* _AIM OF THE TASK_
Entries follow. Give back exactly the lines starting at the one containing "stack of books: present" and ending at the one containing "wall art: present [927,292,989,370]", and no other lines.

Stored data entries:
= = = = =

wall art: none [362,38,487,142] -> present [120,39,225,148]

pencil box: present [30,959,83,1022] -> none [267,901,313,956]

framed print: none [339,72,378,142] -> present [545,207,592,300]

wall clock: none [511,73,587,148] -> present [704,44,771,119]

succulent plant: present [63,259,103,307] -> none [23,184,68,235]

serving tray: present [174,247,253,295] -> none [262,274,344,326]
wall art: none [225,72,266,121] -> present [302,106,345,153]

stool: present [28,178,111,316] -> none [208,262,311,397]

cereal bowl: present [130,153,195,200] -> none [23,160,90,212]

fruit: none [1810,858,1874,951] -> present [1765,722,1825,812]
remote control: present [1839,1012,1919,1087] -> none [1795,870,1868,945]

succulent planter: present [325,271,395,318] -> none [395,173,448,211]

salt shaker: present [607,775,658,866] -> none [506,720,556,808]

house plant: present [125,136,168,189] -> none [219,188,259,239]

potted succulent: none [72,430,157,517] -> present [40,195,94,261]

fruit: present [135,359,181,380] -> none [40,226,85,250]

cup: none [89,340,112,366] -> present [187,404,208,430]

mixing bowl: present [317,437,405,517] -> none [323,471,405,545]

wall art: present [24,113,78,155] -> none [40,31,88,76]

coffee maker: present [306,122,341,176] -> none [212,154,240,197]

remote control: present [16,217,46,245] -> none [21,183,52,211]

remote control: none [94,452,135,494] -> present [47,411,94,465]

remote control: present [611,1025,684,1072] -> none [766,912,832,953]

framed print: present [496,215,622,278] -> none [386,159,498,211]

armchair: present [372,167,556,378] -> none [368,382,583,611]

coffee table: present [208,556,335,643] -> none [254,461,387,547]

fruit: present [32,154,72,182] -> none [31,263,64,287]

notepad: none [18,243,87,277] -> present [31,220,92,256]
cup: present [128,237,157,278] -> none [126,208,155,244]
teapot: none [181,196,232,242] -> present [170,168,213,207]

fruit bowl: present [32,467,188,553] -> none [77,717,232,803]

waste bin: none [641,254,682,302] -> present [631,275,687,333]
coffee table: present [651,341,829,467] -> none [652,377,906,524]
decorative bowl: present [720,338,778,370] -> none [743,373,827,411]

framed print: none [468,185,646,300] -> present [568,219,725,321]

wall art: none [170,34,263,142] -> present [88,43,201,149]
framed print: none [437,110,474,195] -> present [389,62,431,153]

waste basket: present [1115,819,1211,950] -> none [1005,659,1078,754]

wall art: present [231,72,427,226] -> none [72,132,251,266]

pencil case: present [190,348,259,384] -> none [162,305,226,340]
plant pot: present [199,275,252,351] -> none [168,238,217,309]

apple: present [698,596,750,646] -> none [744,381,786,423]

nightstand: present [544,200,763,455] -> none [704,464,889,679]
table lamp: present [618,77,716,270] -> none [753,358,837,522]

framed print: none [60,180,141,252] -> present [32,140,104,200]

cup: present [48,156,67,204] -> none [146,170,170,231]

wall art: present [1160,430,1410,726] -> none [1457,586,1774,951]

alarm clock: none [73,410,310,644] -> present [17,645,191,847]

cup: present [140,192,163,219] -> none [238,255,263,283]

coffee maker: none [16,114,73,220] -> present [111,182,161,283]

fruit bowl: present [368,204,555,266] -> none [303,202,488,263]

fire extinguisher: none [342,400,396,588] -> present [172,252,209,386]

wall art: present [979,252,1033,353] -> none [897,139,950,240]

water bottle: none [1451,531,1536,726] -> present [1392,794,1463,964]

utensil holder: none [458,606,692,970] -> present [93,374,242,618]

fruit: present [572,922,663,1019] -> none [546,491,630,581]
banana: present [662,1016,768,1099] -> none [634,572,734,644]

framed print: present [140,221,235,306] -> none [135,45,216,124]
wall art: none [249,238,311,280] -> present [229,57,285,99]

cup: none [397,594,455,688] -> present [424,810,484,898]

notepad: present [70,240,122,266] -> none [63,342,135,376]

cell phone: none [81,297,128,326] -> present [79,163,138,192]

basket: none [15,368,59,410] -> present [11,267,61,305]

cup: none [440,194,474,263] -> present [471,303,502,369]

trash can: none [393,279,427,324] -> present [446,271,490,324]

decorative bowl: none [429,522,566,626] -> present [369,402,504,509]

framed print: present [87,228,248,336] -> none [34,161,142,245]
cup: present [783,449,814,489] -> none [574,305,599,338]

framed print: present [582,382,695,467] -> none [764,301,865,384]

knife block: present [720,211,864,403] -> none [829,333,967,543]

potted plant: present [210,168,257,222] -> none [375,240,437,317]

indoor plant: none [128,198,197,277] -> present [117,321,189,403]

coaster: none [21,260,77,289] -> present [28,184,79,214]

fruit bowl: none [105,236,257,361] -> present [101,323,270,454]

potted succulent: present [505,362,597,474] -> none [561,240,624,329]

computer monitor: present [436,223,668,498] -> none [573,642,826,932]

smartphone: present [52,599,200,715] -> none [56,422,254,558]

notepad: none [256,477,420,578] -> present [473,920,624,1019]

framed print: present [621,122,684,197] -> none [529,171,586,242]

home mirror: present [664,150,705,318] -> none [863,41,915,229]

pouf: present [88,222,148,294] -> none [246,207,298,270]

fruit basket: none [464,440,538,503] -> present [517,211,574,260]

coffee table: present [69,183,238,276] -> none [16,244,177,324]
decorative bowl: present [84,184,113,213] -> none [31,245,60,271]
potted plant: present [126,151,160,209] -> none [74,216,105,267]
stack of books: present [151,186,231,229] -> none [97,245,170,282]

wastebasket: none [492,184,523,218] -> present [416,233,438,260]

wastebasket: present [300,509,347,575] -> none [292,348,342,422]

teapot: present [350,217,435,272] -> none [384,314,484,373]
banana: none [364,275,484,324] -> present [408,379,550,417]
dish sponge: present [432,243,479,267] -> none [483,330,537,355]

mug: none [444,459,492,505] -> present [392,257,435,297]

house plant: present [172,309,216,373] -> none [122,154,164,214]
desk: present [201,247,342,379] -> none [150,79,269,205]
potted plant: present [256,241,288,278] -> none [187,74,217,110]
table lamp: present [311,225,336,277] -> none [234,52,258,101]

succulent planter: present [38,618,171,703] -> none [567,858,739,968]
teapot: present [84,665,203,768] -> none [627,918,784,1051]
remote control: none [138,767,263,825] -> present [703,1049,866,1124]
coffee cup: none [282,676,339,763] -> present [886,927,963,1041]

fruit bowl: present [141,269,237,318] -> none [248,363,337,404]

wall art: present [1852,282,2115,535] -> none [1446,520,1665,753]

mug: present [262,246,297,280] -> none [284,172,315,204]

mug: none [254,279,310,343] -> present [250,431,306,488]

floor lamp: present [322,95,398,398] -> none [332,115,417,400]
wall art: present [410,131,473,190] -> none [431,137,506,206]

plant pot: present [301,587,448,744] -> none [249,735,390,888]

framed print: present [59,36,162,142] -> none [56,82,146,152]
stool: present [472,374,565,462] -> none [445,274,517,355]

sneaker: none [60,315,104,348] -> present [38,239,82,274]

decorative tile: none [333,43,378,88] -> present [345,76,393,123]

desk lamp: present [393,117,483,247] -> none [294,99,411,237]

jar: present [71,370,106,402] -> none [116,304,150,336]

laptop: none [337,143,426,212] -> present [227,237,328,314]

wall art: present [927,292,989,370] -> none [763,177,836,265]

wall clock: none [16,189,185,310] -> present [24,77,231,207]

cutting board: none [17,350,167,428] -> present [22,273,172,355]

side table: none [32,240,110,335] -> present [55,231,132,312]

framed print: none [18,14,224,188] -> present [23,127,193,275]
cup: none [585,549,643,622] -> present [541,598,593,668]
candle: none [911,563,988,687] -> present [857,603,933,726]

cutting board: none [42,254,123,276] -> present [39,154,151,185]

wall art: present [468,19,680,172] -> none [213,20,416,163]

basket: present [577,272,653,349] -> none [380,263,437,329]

= = = = =

* _SOLUTION TO THIS TASK_
stack of books: present [151,186,231,229] -> none [97,245,170,282]

wastebasket: none [492,184,523,218] -> present [416,233,438,260]

wastebasket: present [300,509,347,575] -> none [292,348,342,422]

teapot: present [350,217,435,272] -> none [384,314,484,373]
banana: none [364,275,484,324] -> present [408,379,550,417]
dish sponge: present [432,243,479,267] -> none [483,330,537,355]

mug: none [444,459,492,505] -> present [392,257,435,297]

house plant: present [172,309,216,373] -> none [122,154,164,214]
desk: present [201,247,342,379] -> none [150,79,269,205]
potted plant: present [256,241,288,278] -> none [187,74,217,110]
table lamp: present [311,225,336,277] -> none [234,52,258,101]

succulent planter: present [38,618,171,703] -> none [567,858,739,968]
teapot: present [84,665,203,768] -> none [627,918,784,1051]
remote control: none [138,767,263,825] -> present [703,1049,866,1124]
coffee cup: none [282,676,339,763] -> present [886,927,963,1041]

fruit bowl: present [141,269,237,318] -> none [248,363,337,404]

wall art: present [1852,282,2115,535] -> none [1446,520,1665,753]

mug: present [262,246,297,280] -> none [284,172,315,204]

mug: none [254,279,310,343] -> present [250,431,306,488]

floor lamp: present [322,95,398,398] -> none [332,115,417,400]
wall art: present [410,131,473,190] -> none [431,137,506,206]

plant pot: present [301,587,448,744] -> none [249,735,390,888]

framed print: present [59,36,162,142] -> none [56,82,146,152]
stool: present [472,374,565,462] -> none [445,274,517,355]

sneaker: none [60,315,104,348] -> present [38,239,82,274]

decorative tile: none [333,43,378,88] -> present [345,76,393,123]

desk lamp: present [393,117,483,247] -> none [294,99,411,237]

jar: present [71,370,106,402] -> none [116,304,150,336]

laptop: none [337,143,426,212] -> present [227,237,328,314]

wall art: present [927,292,989,370] -> none [763,177,836,265]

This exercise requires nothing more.